_TO DO:_ Print all the data, keeping every line exactly as it is.

Records contained in a dataset
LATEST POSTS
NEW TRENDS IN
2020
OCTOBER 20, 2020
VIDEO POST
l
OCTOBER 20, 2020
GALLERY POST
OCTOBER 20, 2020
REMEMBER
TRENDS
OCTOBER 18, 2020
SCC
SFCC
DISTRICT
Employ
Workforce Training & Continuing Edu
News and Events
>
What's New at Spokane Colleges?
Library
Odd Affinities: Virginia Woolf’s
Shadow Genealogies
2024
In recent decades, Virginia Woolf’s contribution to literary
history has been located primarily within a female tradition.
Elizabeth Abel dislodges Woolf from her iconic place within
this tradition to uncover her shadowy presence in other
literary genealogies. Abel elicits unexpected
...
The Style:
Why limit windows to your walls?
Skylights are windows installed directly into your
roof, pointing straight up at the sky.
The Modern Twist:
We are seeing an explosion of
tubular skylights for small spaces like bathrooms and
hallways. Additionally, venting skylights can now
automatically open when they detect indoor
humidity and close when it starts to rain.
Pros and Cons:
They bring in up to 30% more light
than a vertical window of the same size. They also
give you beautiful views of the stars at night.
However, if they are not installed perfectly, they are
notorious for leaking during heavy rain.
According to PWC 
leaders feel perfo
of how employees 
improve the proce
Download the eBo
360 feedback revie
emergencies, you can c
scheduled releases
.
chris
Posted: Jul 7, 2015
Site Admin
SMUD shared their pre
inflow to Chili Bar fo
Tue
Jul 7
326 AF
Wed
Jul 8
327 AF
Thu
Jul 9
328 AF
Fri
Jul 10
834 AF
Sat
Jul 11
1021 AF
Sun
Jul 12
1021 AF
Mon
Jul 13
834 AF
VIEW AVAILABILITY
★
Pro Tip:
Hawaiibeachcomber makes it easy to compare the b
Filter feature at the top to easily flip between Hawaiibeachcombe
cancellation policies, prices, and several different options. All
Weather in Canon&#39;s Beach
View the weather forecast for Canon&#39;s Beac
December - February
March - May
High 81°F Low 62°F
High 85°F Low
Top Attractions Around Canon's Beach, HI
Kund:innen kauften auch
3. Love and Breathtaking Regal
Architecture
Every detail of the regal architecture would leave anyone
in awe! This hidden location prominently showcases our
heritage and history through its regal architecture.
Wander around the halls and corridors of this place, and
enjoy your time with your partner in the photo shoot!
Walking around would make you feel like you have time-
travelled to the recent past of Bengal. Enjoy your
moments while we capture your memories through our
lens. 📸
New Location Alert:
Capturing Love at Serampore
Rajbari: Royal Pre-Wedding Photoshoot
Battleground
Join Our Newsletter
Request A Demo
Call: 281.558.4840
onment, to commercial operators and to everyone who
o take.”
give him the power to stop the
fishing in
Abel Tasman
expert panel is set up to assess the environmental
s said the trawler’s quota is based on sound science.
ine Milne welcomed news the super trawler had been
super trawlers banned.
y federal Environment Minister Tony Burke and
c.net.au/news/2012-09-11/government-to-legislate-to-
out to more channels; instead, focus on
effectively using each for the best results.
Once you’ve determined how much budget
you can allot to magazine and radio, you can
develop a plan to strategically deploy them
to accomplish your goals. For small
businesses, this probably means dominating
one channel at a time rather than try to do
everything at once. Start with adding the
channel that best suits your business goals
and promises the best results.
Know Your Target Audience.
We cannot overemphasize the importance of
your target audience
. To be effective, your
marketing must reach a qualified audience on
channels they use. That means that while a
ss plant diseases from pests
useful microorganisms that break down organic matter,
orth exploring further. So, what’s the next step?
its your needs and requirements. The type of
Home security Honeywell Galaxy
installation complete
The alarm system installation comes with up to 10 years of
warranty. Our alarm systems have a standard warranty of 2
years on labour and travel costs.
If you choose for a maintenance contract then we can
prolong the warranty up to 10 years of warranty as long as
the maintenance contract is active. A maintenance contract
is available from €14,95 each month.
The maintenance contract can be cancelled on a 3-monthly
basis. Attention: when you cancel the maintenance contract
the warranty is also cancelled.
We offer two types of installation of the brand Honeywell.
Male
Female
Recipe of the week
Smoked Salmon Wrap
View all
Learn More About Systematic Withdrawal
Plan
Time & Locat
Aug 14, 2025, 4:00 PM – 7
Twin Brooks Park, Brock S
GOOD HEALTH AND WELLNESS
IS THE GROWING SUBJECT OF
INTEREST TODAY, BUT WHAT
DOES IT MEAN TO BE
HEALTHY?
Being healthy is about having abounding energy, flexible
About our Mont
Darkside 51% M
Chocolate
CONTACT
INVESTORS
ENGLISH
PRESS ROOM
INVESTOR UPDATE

_OUTPUT FOR THIS EXERCISE:_
LATEST POSTS
NEW TRENDS IN
2020
OCTOBER 20, 2020
VIDEO POST
l
OCTOBER 20, 2020
GALLERY POST
OCTOBER 20, 2020
REMEMBER
TRENDS
OCTOBER 18, 2020
SCC
SFCC
DISTRICT
Employ
Workforce Training & Continuing Edu
News and Events
>
What's New at Spokane Colleges?
Library
Odd Affinities: Virginia Woolf’s
Shadow Genealogies
2024
In recent decades, Virginia Woolf’s contribution to literary
history has been located primarily within a female tradition.
Elizabeth Abel dislodges Woolf from her iconic place within
this tradition to uncover her shadowy presence in other
literary genealogies. Abel elicits unexpected
...
The Style:
Why limit windows to your walls?
Skylights are windows installed directly into your
roof, pointing straight up at the sky.
The Modern Twist:
We are seeing an explosion of
tubular skylights for small spaces like bathrooms and
hallways. Additionally, venting skylights can now
automatically open when they detect indoor
humidity and close when it starts to rain.
Pros and Cons:
They bring in up to 30% more light
than a vertical window of the same size. They also
give you beautiful views of the stars at night.
However, if they are not installed perfectly, they are
notorious for leaking during heavy rain.
According to PWC 
leaders feel perfo
of how employees 
improve the proce
Download the eBo
360 feedback revie
emergencies, you can c
scheduled releases
.
chris
Posted: Jul 7, 2015
Site Admin
SMUD shared their pre
inflow to Chili Bar fo
Tue
Jul 7
326 AF
Wed
Jul 8
327 AF
Thu
Jul 9
328 AF
Fri
Jul 10
834 AF
Sat
Jul 11
1021 AF
Sun
Jul 12
1021 AF
Mon
Jul 13
834 AF
VIEW AVAILABILITY
★
Pro Tip:
Hawaiibeachcomber makes it easy to compare the b
Filter feature at the top to easily flip between Hawaiibeachcombe
cancellation policies, prices, and several different options. All
Weather in Canon&#39;s Beach
View the weather forecast for Canon&#39;s Beac
December - February
March - May
High 81°F Low 62°F
High 85°F Low
Top Attractions Around Canon's Beach, HI
Kund:innen kauften auch
3. Love and Breathtaking Regal
Architecture
Every detail of the regal architecture would leave anyone
in awe! This hidden location prominently showcases our
heritage and history through its regal architecture.
Wander around the halls and corridors of this place, and
enjoy your time with your partner in the photo shoot!
Walking around would make you feel like you have time-
travelled to the recent past of Bengal. Enjoy your
moments while we capture your memories through our
lens. 📸
New Location Alert:
Capturing Love at Serampore
Rajbari: Royal Pre-Wedding Photoshoot
Battleground
Join Our Newsletter
Request A Demo
Call: 281.558.4840
onment, to commercial operators and to everyone who
o take.”
give him the power to stop the
fishing in
Abel Tasman
expert panel is set up to assess the environmental
s said the trawler’s quota is based on sound science.
ine Milne welcomed news the super trawler had been
super trawlers banned.
y federal Environment Minister Tony Burke and
c.net.au/news/2012-09-11/government-to-legislate-to-
out to more channels; instead, focus on
effectively using each for the best results.
Once you’ve determined how much budget
you can allot to magazine and radio, you can
develop a plan to strategically deploy them
to accomplish your goals. For small
businesses, this probably means dominating
one channel at a time rather than try to do
everything at once. Start with adding the
channel that best suits your business goals
and promises the best results.
Know Your Target Audience.
We cannot overemphasize the importance of
your target audience
. To be effective, your
marketing must reach a qualified audience on
channels they use. That means that while a
ss plant diseases from pests
useful microorganisms that break down organic matter,
orth exploring further. So, what’s the next step?
its your needs and requirements. The type of
Home security Honeywell Galaxy
installation complete
The alarm system installation comes with up to 10 years of
warranty. Our alarm systems have a standard warranty of 2
years on labour and travel costs.
If you choose for a maintenance contract then we can
prolong the warranty up to 10 years of warranty as long as
the maintenance contract is active. A maintenance contract
is available from €14,95 each month.
The maintenance contract can be cancelled on a 3-monthly
basis. Attention: when you cancel the maintenance contract
the warranty is also cancelled.
We offer two types of installation of the brand Honeywell.
Male
Female
Recipe of the week
Smoked Salmon Wrap
View all
Learn More About Systematic Withdrawal
Plan
Time & Locat
Aug 14, 2025, 4:00 PM – 7
Twin Brooks Park, Brock S
GOOD HEALTH AND WELLNESS
IS THE GROWING SUBJECT OF
INTEREST TODAY, BUT WHAT
DOES IT MEAN TO BE
HEALTHY?
Being healthy is about having abounding energy, flexible
About our Mont
Darkside 51% M
Chocolate
CONTACT
INVESTORS
ENGLISH
PRESS ROOM
INVESTOR UPDATE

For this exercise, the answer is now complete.